Left to himself, Larry feels out of place in the grandeur and the aura of power of his surroundings. He goes to the wide window and stands gazing out at the bare trees and grey snow of Hyde Park… Strange to think that this little frozen island should govern a faraway continent where the hot sun is, presumably, shining even now.

You have to say, it’s not as good: not as probing, not as pinpoint accurate as that excruciatingly truthful ‘lets it be seen’ in The Golden Hour. Though he writes in the present tense for the sake of immediacy, Nicholson does not take us as deeply into the thought patterns of the characters in Motherland as he did in his previous novels.

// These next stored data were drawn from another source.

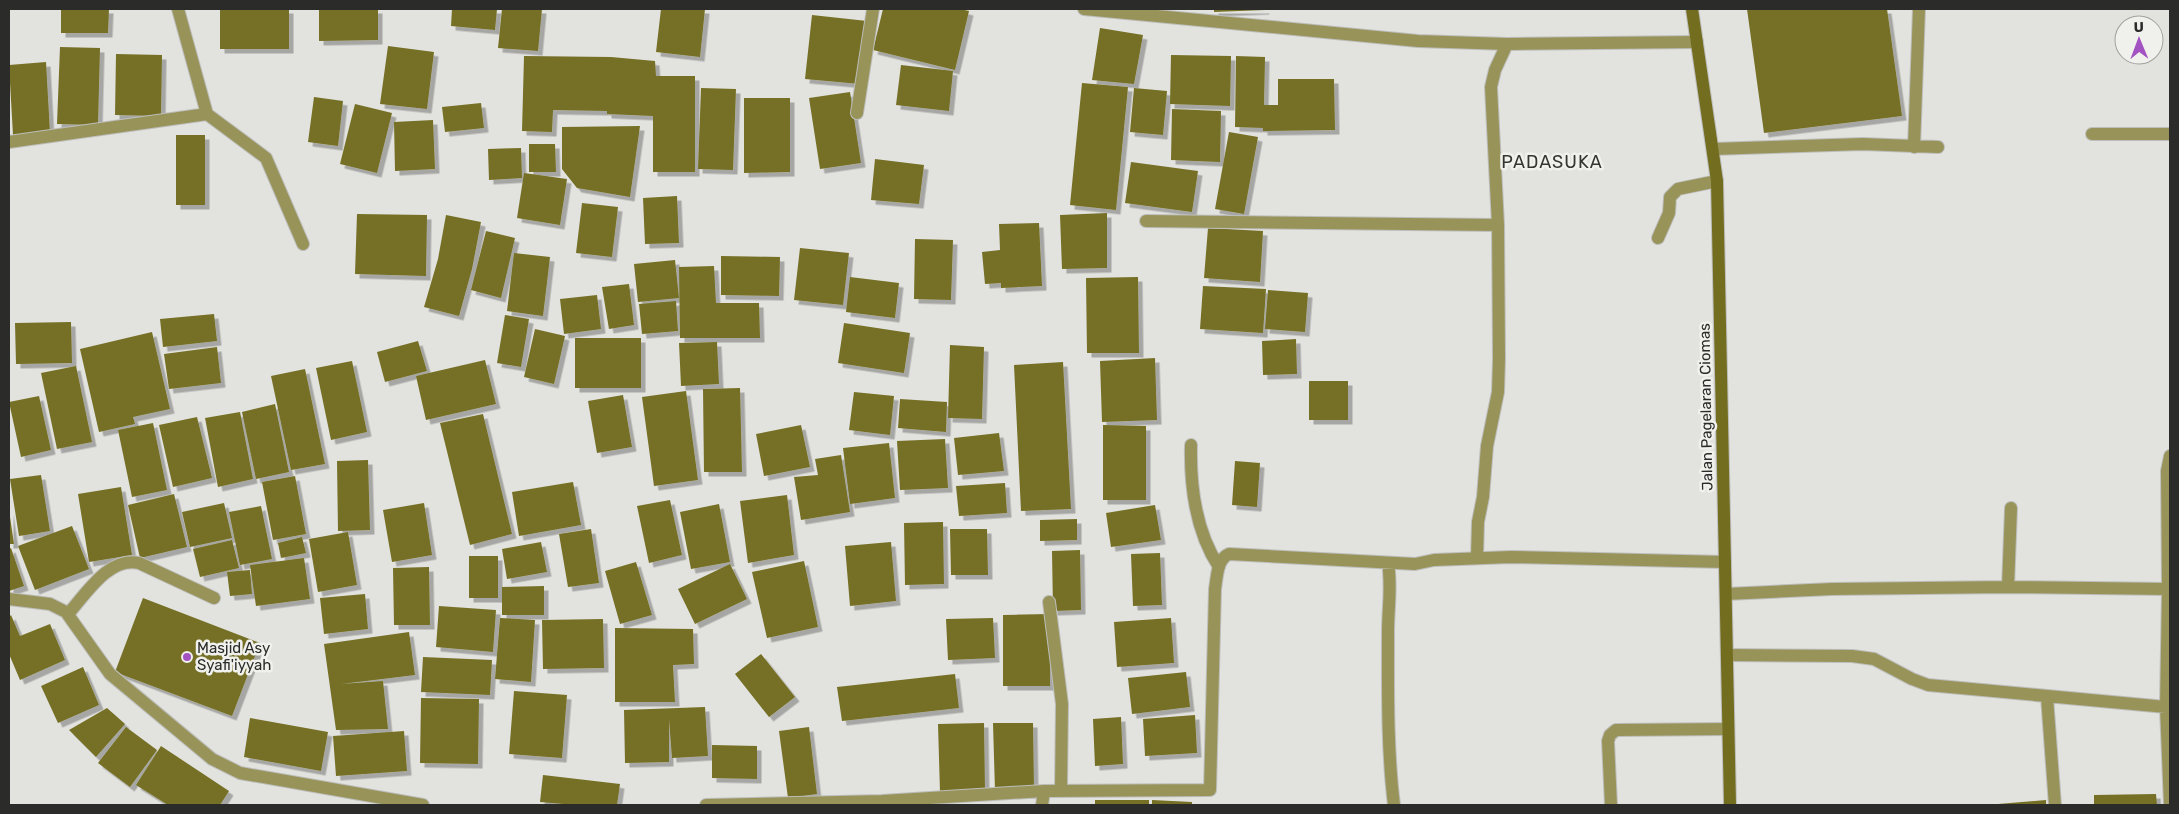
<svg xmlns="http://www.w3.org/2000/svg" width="2179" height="814" font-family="Rubik,sans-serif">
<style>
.building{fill:#757025;filter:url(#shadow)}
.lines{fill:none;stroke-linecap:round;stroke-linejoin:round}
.minor-casing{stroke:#bdbdbb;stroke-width:14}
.secondary-casing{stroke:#bdbdbb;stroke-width:14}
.minor{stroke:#989459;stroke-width:12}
.secondary{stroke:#726d1f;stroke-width:12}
.poi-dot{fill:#a352c2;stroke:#f0f0ec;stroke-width:2}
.labels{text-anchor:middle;stroke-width:5;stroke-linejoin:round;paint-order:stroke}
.street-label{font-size:15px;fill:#2b2b2a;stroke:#f0f0ec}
.poi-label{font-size:15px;fill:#2b2b2a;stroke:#f0f0ec;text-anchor:start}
.quarter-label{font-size:18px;letter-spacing:1px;fill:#343432;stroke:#f0f0ec}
</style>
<defs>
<filter id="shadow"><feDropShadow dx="4.5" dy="4.5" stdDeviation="0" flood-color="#0004"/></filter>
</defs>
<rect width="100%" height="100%" fill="#e2e2df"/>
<!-- building -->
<path class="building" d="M 61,9 L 109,9 L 108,33 L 61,33 Z
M 220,9 L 289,9 L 289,49 L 220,49 Z
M 319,9 L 378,9 L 378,40 L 319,41 Z
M 452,9 L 497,9 L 495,30 L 451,26 Z
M 502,9 L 542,9 L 538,51 L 498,48 Z
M 661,9 L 705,9 L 700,57 L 656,52 Z
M 883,9 L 960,9 L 969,11 L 955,70 L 873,50 Z
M 1214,9 L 1265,9 L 1265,10 L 1214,12 Z
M 1747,9 L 1887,9 L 1902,116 L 1764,133 Z
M 812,15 L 867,21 L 860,84 L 805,79 Z
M 1100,28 L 1143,35 L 1134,84 L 1092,80 Z
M 388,46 L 434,52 L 427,109 L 380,104 Z
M 60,47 L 100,48 L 98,125 L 57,124 Z
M 116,54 L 162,55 L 161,116 L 115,115 Z
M 1171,55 L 1231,56 L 1230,106 L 1170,104 Z
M 524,56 L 611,57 L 655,61 L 656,76 L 695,76 L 695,172 L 653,172 L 653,116 L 607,114 L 607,111 L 553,110 L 552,132 L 522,131 Z
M 1236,56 L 1265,57 L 1264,105 L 1278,105 L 1278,79 L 1334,79 L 1335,130 L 1263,131 L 1263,128 L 1235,127 Z
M 46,62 L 50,133 L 13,135 L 9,65 Z
M 901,65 L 953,71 L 949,111 L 896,105 Z
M 1082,83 L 1128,87 L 1116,210 L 1070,205 Z
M 701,88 L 736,89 L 733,170 L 698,169 Z
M 1134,88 L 1167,91 L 1163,135 L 1130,132 Z
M 850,92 L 861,163 L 820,169 L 809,98 Z
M 314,97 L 343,101 L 338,146 L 308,142 Z
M 744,98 L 790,98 L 790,172 L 744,173 Z
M 481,103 L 484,128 L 445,132 L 442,107 Z
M 355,104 L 392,113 L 377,173 L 340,164 Z
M 1172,109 L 1221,111 L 1220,162 L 1171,160 Z
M 433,120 L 435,169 L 395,171 L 394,122 Z
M 640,126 L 630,197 L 577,188 L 562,169 L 562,127 Z
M 1229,132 L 1258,137 L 1244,214 L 1215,209 Z
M 176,135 L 205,135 L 205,205 L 176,205 Z
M 529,144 L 555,144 L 556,172 L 529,172 Z
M 521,148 L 522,178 L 489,180 L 488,149 Z
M 875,159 L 924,165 L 919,204 L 871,200 Z
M 1131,162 L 1198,171 L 1192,212 L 1125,203 Z
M 524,173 L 567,179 L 560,225 L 517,218 Z
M 677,196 L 679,243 L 645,244 L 643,198 Z
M 582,203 L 618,207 L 612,257 L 576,253 Z
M 1107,213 L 1107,268 L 1062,269 L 1060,215 Z
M 357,214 L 427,215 L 426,276 L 355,274 Z
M 446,215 L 481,222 L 472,269 L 459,316 L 424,307 L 438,259 Z
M 1039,223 L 1042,286 L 1001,288 L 1001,283 L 985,284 L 982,252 L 1000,250 L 999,224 Z
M 1208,228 L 1263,231 L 1260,282 L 1204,278 Z
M 486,231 L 515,238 L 501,298 L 471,290 Z
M 915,239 L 953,240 L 951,300 L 914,299 Z
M 800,248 L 849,253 L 843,305 L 794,300 Z
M 514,253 L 550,257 L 543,316 L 507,311 Z
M 721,256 L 780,257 L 779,296 L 721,295 Z
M 675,260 L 679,298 L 638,302 L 634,264 Z
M 714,266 L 716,303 L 759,303 L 760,338 L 680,338 L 679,267 Z
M 850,277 L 899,283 L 895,318 L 846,312 Z
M 1138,277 L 1139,353 L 1087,353 L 1086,278 Z
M 629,284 L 634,325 L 609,329 L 602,287 Z
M 1203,286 L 1266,289 L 1263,333 L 1200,329 Z
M 1268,290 L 1308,293 L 1305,332 L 1265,329 Z
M 597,295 L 601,329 L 564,334 L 560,299 Z
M 676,301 L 678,331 L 642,334 L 639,304 Z
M 214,314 L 217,341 L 163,347 L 160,319 Z
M 505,315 L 529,319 L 521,367 L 497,363 Z
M 71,322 L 72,363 L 16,364 L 15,323 Z
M 844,323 L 910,333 L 904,373 L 838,363 Z
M 535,329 L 565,336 L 554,384 L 524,377 Z
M 152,332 L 170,409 L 133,417 L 135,424 L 99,432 L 80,349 Z
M 575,338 L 641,338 L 641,388 L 575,388 Z
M 1296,339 L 1297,374 L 1263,375 L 1262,341 Z
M 418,341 L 427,371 L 385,382 L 377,352 Z
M 717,342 L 719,384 L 681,386 L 679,343 Z
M 950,345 L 984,347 L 982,419 L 948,418 Z
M 217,347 L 221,383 L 169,389 L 164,354 Z
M 1155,358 L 1157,420 L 1102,422 L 1100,361 Z
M 485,360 L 496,404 L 426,420 L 416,376 Z
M 352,361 L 367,432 L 331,440 L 316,368 Z
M 1063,362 L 1071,509 L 1021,511 L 1014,365 Z
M 76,366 L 92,442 L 57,449 L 41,373 Z
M 305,369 L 325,464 L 291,470 L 271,376 Z
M 1309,381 L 1348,381 L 1348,420 L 1309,420 Z
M 740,388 L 742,472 L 704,472 L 703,389 Z
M 686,391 L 698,480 L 654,486 L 642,397 Z
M 854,392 L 894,396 L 890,435 L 849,430 Z
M 623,395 L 632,447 L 597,453 L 588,401 Z
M 39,396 L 51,450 L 21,457 L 9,402 Z
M 900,399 L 947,402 L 946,432 L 898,428 Z
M 275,404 L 289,472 L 256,479 L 242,412 Z
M 240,412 L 253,479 L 218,487 L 205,418 Z
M 483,414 L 512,534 L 470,545 L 440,423 Z
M 197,417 L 212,478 L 173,487 L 159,425 Z
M 153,423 L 167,490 L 132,497 L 118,430 Z
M 801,425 L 810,467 L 764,476 L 756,434 Z
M 1103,425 L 1146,426 L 1146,500 L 1103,500 Z
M 999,433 L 1004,471 L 958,475 L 954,438 Z
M 945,439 L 948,488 L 900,490 L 897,441 Z
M 889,443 L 895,498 L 850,504 L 843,448 Z
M 841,455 L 850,512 L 801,520 L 794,477 L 818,475 L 815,459 Z
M 368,460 L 370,530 L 338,531 L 337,461 Z
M 1235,461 L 1260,463 L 1257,507 L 1232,505 Z
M 41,475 L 50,531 L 19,536 L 10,479 Z
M 295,476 L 306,534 L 273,540 L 262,482 Z
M 573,482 L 581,525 L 519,536 L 512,492 Z
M 1005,483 L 1007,513 L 959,516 L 956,486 Z
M 121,487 L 132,555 L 89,562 L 78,494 Z
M 174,494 L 187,547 L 140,558 L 128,505 Z
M 787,495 L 794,555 L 748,563 L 740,501 Z
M 670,500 L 682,555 L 649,563 L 637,506 Z
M 224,503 L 232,538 L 190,547 L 182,512 Z
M 424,503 L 432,555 L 392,562 L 383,510 Z
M 719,504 L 730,562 L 691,569 L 680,512 Z
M 1155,505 L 1161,540 L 1111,547 L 1106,513 Z
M 261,506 L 272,559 L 240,565 L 229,512 Z
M 9,510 L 14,544 L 9,544 Z
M 1077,519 L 1077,540 L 1040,541 L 1040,520 Z
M 943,522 L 944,584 L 905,585 L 904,523 Z
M 72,526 L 89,569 L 35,590 L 18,546 Z
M 591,529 L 599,583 L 568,587 L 559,534 Z
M 950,529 L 987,529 L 988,575 L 951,575 Z
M 348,532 L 357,585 L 318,592 L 309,539 Z
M 302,537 L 306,553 L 281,558 L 278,543 Z
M 232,540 L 239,568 L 200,577 L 193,549 Z
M 541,542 L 547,572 L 507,579 L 502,549 Z
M 891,542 L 896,601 L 850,606 L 845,546 Z
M 11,548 L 24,586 L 9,591 L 9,549 Z
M 1080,550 L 1081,610 L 1053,611 L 1052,551 Z
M 1160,553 L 1162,605 L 1133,606 L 1131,554 Z
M 469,556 L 498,556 L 498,598 L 469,598 Z
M 304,558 L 310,599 L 256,606 L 250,565 Z
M 804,561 L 818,627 L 767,638 L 752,572 Z
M 636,562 L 652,615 L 620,624 L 605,571 Z
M 730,564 L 747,599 L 695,624 L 678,589 Z
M 429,567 L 430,625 L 394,625 L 393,568 Z
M 250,570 L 252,594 L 230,596 L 227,572 Z
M 544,586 L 544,615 L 502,615 L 502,587 Z
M 365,594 L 368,629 L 324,634 L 320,598 Z
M 143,598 L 260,643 L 232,716 L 115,672 Z
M 439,606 L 496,610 L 493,652 L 436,647 Z
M 1050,614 L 1050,686 L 1003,686 L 1003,615 Z
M 11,615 L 20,636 L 50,624 L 65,660 L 20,680 L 9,654 L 9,617 Z
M 500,618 L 535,620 L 531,682 L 495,679 Z
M 993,618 L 995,658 L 948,660 L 946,619 Z
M 1171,618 L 1174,663 L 1117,667 L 1114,622 Z
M 603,619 L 604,668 L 543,669 L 542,620 Z
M 615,628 L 693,629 L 694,664 L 673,665 L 675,702 L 615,702 Z
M 409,632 L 415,675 L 341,684 L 383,681 L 388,729 L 336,730 L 324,644 Z
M 761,654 L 795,697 L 769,717 L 735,674 Z
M 423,657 L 492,660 L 490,695 L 421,692 Z
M 83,667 L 99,705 L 58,723 L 41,686 Z
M 1186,672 L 1190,707 L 1132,714 L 1128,678 Z
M 955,674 L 959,708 L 842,721 L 837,687 Z
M 514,691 L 567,695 L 562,758 L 509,754 Z
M 421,698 L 479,699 L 478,764 L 420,763 Z
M 705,707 L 708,756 L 672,758 L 669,719 L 669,762 L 625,763 L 624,710 Z
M 107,708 L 125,724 L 96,757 L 69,730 Z
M 1195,715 L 1197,753 L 1145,756 L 1143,719 Z
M 1121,717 L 1123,764 L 1095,766 L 1093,719 Z
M 250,718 L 328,732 L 321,771 L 244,757 Z
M 984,723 L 985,791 L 940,792 L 938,724 Z
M 993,723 L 1033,723 L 1034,790 L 995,791 Z
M 126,727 L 157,750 L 130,787 L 98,763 Z
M 809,727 L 817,794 L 788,798 L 779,731 Z
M 404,731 L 407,771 L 336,776 L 333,736 Z
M 712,745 L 757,746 L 757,779 L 712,778 Z
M 161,746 L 229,791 L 220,805 L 168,805 L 136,785 Z
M 543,775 L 620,784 L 617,805 L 575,805 L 540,802 Z
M 2156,794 L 2157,805 L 2094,805 L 2094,795 Z
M 1095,800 L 1149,800 L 1149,805 L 1095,805 Z
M 1152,800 L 1192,802 L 1192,805 L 1152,805 Z
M 2046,800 L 2046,805 L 1998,805 L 1998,804 Z"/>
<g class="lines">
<defs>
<path id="minor" d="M 178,9 L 207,114 L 266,158 L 303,244
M 1084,9 L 1418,41 L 1507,44 L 1697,42
M 857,113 L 873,9
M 2092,134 L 2170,134
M 9,142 L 207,114
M 1914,147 L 1919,9
M 1713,149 L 1863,144 L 1938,147
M 1146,221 L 1498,225
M 1658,238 L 1669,213 L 1670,197 L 1678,189 L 1717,181
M 1191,445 C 1190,487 1196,532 1219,567
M 2011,508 L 2008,587 L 2168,589
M 1477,558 L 1478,522 L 1483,497 L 1487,446 L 1498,392 L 1499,359 L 1498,225 L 1491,87 L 1495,70 L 1507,44
M 1388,563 C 1392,587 1388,607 1388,632 C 1388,688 1387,749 1394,805
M 1726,594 L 1832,589 L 2008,587
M 9,599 L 50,604 L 66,612 L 110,674 L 212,759 L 240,773 L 423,805
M 1049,602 L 1062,704 L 1061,791
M 68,614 C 86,594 109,556 139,563 L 214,598
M 1727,655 L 1852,656 L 1874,659 L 1912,679 L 1928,685 L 2166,707
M 2047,697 L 2055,805
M 706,805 L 882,801 L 1044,791 L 1210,790 L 1215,589 C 1217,577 1217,559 1229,554 L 1415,564 L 1434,560 L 1511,557 L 1725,562
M 1042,805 L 1044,791
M 1611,805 L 1608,741 L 1610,735 L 1616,730 L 1728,729
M 2170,805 L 2166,707 L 2168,589 L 2167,471 L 2170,456"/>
<path id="secondary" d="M 1692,9 L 1717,181 L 1730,805"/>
</defs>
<!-- minor casing -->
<use href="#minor" class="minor-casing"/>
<!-- secondary casing -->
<use href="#secondary" class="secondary-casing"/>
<!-- minor -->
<use href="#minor" class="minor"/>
<!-- secondary -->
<use href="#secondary" class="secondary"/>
</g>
<!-- markers -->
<circle class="poi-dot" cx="187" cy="657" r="5"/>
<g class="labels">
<!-- street labels -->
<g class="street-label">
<text transform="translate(1706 407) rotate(-91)" y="5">Jalan Pagelaran Ciomas</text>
</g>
<!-- poi labels -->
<g class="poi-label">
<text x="197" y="653">Masjid Asy<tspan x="197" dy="17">Syafi'iyyah</tspan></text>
</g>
<!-- quarter labels -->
<g class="quarter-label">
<text x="1552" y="168">PADASUKA</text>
</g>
</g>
<!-- border -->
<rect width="2179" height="814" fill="none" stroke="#2b2b2a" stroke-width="20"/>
<!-- north arrow -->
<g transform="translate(2139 40) rotate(359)"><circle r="24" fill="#f0f0ec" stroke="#a1a19e"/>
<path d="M0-4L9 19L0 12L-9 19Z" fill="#a352c2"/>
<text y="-8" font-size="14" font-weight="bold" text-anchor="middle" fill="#2b2b2a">U</text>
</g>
</svg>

There’s lots of dialogue, which is in its very nature an exterior, not an interior, pursuit. Nicholson is an acclaimed scriptwriter — he won a Bafta for Shadowlands and wrote the screenplay for Les Misérables — and I think his scriptwriter’s talent took over while writing this. I kept imagining the dialogue being in a film and the actors having to imbue their words with mouth-twitches of deep significance; and I imagined cameras swooping across Dieppe beach, or cameramen in a parallel car capturing the scene in which Larry saves a Muslim man’s life in India when the car is attacked by a Hindu mob. It’s all beautifully described, and Nicholson manages not to write a single clichéd sentence; but, please, William Nicholson, we already have a Sebastian Faulks and a William Boyd.

I did cry on finishing the novel the second time, which proves that the book grows on you. In fact, in its way, it’s extremely powerful. One thing you can do in an 11-year book, which you can’t do in a one-week book, is an 11-year unrequited love. (Is it requited in the end? Read it and find out.) There are two unhappy marriages, and you do live both of them in all their length and bleakness. There are strong Brideshead themes of Catholicism, alcoholism and the ‘Big House’. The drudgery of Kitty’s lonely early parenthood is well-drawn: ‘There always seems to be just a little more to do than there is time to do it, and yet she has the feeling that she does nothing.’

And perhaps there’s a reason why Nicholson makes us keep our distance from the real interior monologue of Kitty’s husband, Ed Avenell. After the traumatic experience at Dieppe which wins him a VC, Ed is psychologically scarred for life, and no one can get close enough to him: not his wife, not his best friend, and not us, the readers.